____ INPUT ROWS

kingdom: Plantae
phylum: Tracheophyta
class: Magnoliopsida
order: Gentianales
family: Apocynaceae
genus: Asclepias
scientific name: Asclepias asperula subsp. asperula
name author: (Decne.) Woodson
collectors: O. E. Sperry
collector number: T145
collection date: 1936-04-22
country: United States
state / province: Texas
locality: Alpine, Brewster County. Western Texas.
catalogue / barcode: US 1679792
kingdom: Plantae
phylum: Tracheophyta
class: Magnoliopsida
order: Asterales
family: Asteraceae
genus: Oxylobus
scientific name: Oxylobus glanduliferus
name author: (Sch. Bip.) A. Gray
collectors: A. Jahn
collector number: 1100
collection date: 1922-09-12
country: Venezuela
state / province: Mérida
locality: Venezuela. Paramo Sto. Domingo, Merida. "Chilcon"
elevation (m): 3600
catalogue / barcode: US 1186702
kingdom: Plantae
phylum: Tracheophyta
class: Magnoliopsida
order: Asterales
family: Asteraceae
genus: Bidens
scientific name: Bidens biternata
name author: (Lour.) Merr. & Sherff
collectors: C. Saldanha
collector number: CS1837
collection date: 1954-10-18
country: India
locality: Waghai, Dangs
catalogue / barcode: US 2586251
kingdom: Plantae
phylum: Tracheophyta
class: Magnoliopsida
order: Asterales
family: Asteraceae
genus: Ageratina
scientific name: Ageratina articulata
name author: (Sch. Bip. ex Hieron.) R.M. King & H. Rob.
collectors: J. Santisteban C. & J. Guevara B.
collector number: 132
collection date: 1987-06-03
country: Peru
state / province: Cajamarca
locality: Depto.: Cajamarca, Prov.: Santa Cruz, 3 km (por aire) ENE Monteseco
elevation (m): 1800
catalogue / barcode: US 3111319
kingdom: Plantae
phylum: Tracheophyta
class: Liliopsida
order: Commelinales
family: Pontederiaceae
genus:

________

## WORK TO COMPLETE
Return every line of the listing above verbatim, with the same wording, punctuation, and order.

## REPLY
kingdom: Plantae
phylum: Tracheophyta
class: Magnoliopsida
order: Gentianales
family: Apocynaceae
genus: Asclepias
scientific name: Asclepias asperula subsp. asperula
name author: (Decne.) Woodson
collectors: O. E. Sperry
collector number: T145
collection date: 1936-04-22
country: United States
state / province: Texas
locality: Alpine, Brewster County. Western Texas.
catalogue / barcode: US 1679792
kingdom: Plantae
phylum: Tracheophyta
class: Magnoliopsida
order: Asterales
family: Asteraceae
genus: Oxylobus
scientific name: Oxylobus glanduliferus
name author: (Sch. Bip.) A. Gray
collectors: A. Jahn
collector number: 1100
collection date: 1922-09-12
country: Venezuela
state / province: Mérida
locality: Venezuela. Paramo Sto. Domingo, Merida. "Chilcon"
elevation (m): 3600
catalogue / barcode: US 1186702
kingdom: Plantae
phylum: Tracheophyta
class: Magnoliopsida
order: Asterales
family: Asteraceae
genus: Bidens
scientific name: Bidens biternata
name author: (Lour.) Merr. & Sherff
collectors: C. Saldanha
collector number: CS1837
collection date: 1954-10-18
country: India
locality: Waghai, Dangs
catalogue / barcode: US 2586251
kingdom: Plantae
phylum: Tracheophyta
class: Magnoliopsida
order: Asterales
family: Asteraceae
genus: Ageratina
scientific name: Ageratina articulata
name author: (Sch. Bip. ex Hieron.) R.M. King & H. Rob.
collectors: J. Santisteban C. & J. Guevara B.
collector number: 132
collection date: 1987-06-03
country: Peru
state / province: Cajamarca
locality: Depto.: Cajamarca, Prov.: Santa Cruz, 3 km (por aire) ENE Monteseco
elevation (m): 1800
catalogue / barcode: US 3111319
kingdom: Plantae
phylum: Tracheophyta
class: Liliopsida
order: Commelinales
family: Pontederiaceae
genus:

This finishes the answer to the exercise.